AIM OF THE TASK:
Using the entries below, copy out all lines where "CROSS" is found.

DATA RECORDS:
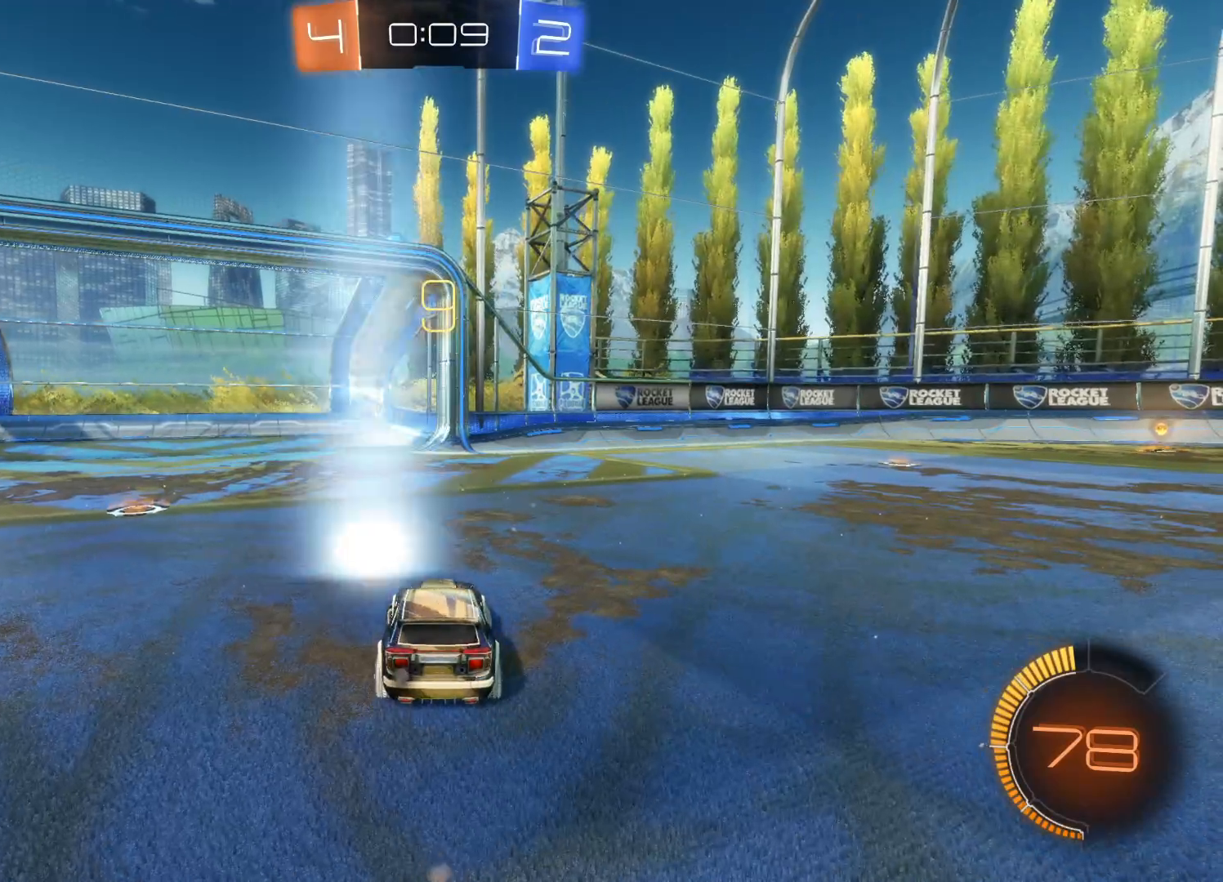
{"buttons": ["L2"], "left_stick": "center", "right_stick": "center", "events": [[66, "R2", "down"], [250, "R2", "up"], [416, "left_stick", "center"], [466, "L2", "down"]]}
--
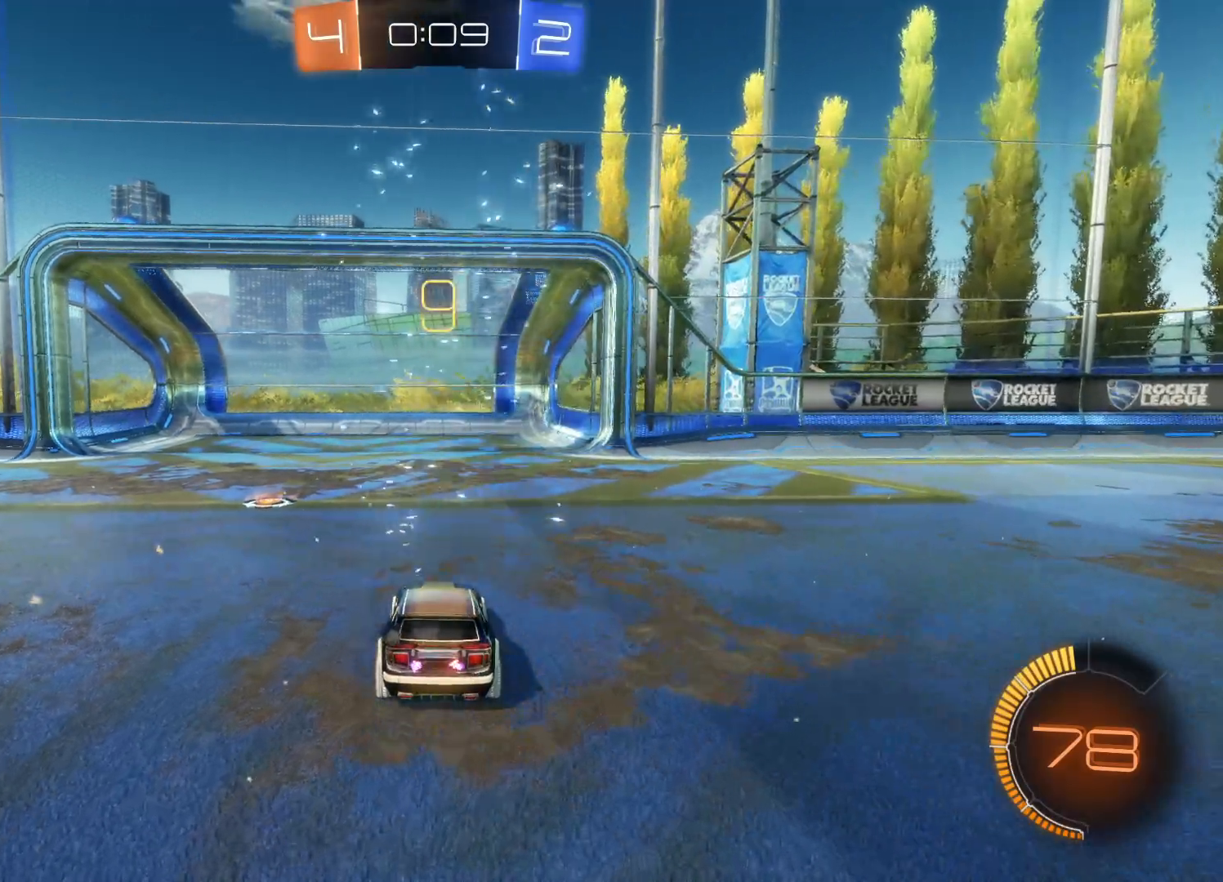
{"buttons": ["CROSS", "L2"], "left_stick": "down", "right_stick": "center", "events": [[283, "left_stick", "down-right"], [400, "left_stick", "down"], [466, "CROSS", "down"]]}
* * *
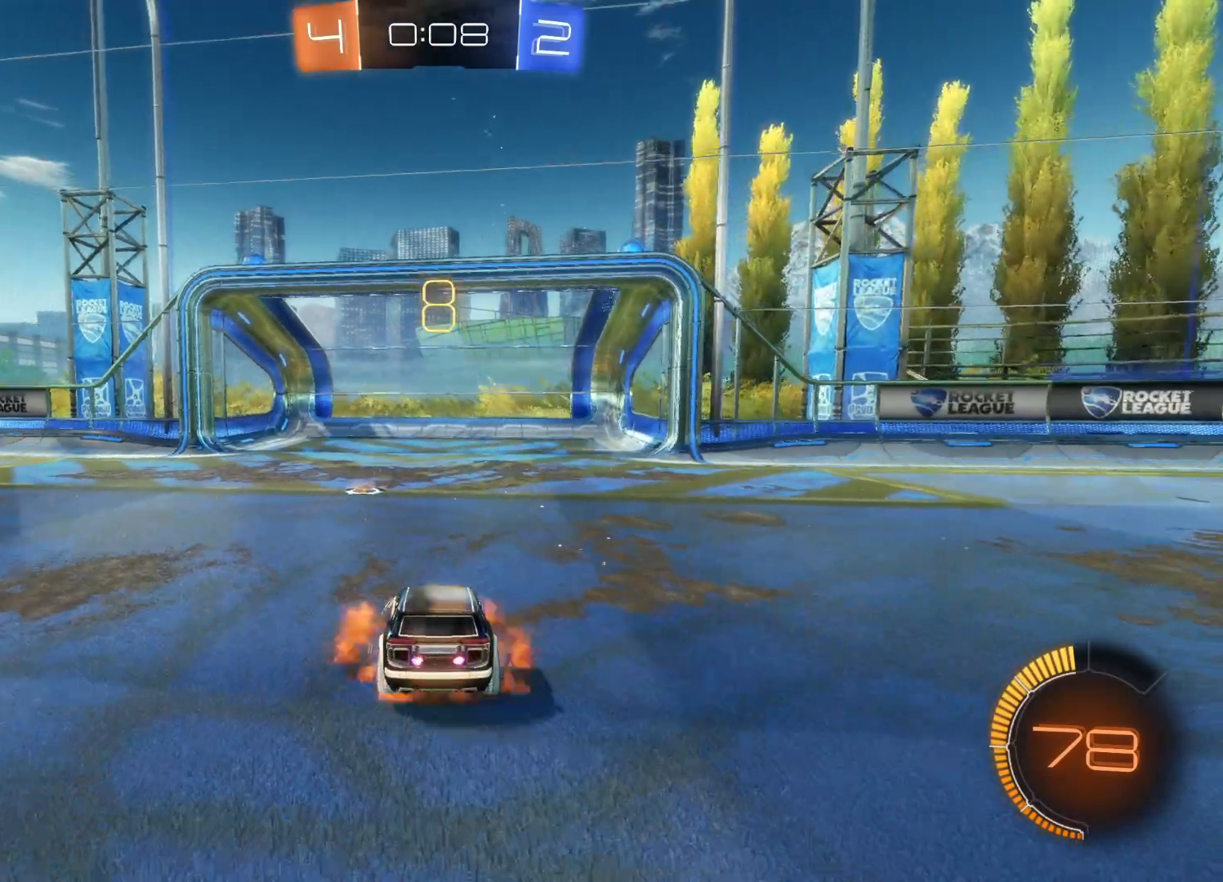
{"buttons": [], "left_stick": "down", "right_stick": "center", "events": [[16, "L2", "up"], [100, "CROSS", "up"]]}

SOLUTION TO THE PROBLEM:
{"buttons": ["CROSS", "L2"], "left_stick": "down", "right_stick": "center", "events": [[283, "left_stick", "down-right"], [400, "left_stick", "down"], [466, "CROSS", "down"]]}
{"buttons": [], "left_stick": "down", "right_stick": "center", "events": [[16, "L2", "up"], [100, "CROSS", "up"]]}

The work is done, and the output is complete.